START MATERIAL FOR THIS TASK

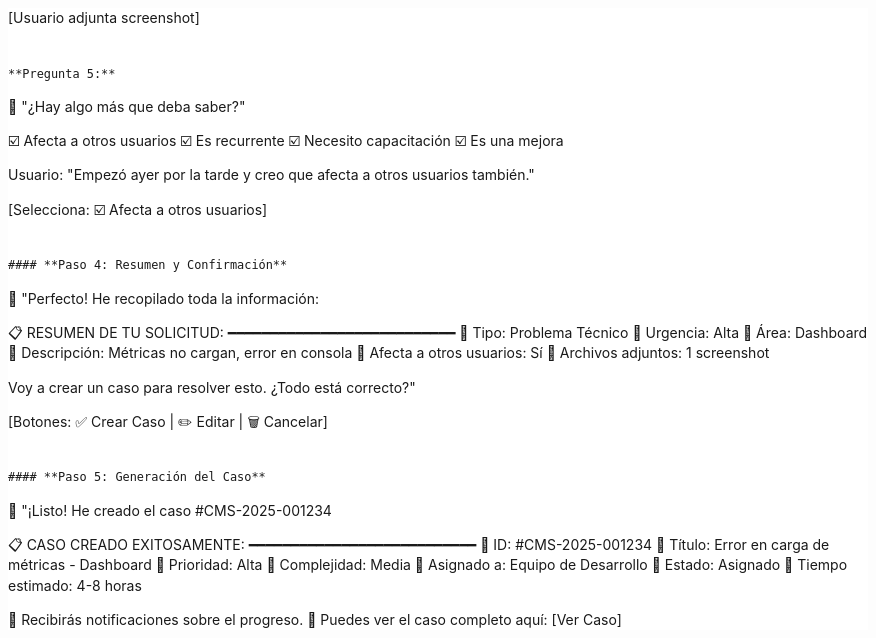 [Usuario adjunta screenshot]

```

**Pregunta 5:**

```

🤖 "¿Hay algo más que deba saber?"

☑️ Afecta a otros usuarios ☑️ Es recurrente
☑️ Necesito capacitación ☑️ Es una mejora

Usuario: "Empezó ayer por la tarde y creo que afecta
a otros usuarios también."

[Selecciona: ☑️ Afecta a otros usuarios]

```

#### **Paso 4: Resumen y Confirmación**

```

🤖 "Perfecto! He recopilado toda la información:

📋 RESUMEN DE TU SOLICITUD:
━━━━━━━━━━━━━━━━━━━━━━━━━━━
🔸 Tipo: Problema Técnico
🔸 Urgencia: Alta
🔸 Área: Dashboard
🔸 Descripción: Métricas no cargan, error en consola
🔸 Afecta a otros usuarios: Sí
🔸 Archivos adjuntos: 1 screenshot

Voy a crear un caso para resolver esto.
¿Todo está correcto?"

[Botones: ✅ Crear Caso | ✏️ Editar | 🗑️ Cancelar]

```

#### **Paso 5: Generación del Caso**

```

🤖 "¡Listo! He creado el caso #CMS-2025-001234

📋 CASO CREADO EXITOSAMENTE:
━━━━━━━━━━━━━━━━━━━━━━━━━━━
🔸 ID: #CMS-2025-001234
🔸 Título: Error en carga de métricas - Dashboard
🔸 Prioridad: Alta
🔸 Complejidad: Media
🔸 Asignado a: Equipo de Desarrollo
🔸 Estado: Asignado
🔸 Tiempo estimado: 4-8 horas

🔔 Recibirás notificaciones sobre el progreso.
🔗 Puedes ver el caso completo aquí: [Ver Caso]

END MATERIAL FOR THIS TASK
START MATERIAL FOR THIS TASK

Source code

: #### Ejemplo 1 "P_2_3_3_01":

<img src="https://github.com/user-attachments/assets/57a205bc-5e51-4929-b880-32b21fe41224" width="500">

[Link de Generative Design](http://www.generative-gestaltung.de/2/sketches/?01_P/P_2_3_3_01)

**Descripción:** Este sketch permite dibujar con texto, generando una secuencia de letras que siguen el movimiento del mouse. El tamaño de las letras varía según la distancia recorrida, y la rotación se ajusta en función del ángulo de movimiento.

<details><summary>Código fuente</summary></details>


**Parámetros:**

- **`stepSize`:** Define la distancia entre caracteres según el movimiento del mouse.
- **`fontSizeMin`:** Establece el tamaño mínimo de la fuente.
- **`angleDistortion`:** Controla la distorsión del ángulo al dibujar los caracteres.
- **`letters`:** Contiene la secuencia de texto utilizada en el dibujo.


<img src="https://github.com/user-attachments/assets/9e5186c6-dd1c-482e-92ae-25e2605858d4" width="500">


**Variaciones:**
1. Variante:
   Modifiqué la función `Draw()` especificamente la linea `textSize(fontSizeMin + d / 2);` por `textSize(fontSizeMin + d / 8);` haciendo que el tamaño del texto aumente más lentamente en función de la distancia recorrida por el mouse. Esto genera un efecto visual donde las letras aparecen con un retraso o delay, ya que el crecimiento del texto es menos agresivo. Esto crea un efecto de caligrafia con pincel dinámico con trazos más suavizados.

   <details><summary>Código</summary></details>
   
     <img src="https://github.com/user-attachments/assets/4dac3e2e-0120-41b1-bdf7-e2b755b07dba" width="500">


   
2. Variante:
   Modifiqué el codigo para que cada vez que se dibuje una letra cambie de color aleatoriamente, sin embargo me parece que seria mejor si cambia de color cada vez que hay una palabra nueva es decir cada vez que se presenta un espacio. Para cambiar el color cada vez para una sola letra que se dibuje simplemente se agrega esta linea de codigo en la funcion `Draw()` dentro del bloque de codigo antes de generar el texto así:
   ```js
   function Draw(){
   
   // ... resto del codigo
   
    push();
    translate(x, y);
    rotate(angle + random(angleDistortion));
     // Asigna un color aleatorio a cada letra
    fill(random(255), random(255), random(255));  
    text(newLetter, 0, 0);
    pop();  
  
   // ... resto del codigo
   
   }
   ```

END MATERIAL FOR THIS TASK
START MATERIAL FOR THIS TASK

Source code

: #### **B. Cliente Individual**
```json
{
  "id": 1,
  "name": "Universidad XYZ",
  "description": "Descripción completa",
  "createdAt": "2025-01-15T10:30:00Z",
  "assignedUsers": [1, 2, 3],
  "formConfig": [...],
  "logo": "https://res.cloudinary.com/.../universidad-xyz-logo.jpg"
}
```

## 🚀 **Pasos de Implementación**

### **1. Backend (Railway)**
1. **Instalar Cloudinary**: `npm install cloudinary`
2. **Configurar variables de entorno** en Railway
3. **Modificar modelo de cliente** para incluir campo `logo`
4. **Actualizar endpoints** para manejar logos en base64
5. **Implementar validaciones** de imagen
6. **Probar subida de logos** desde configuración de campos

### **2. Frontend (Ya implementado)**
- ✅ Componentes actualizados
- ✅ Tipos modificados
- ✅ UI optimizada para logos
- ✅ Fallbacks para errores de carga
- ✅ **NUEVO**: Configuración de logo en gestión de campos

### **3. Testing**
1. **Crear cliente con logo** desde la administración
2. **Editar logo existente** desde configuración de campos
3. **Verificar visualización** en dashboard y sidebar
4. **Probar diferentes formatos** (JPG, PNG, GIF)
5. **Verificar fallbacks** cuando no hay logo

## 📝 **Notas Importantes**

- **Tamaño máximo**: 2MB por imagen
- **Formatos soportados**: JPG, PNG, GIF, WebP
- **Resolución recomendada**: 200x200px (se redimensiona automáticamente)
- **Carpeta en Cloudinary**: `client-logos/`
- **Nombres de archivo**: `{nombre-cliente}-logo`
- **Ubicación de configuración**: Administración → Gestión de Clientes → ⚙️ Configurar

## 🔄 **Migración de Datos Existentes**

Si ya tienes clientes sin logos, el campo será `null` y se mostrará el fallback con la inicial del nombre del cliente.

END MATERIAL FOR THIS TASK

TASK DIRECTIONS: Please count the lines in the records that hold the string "usuarios", and give the number alone.

WRITTEN RESPONSE: 4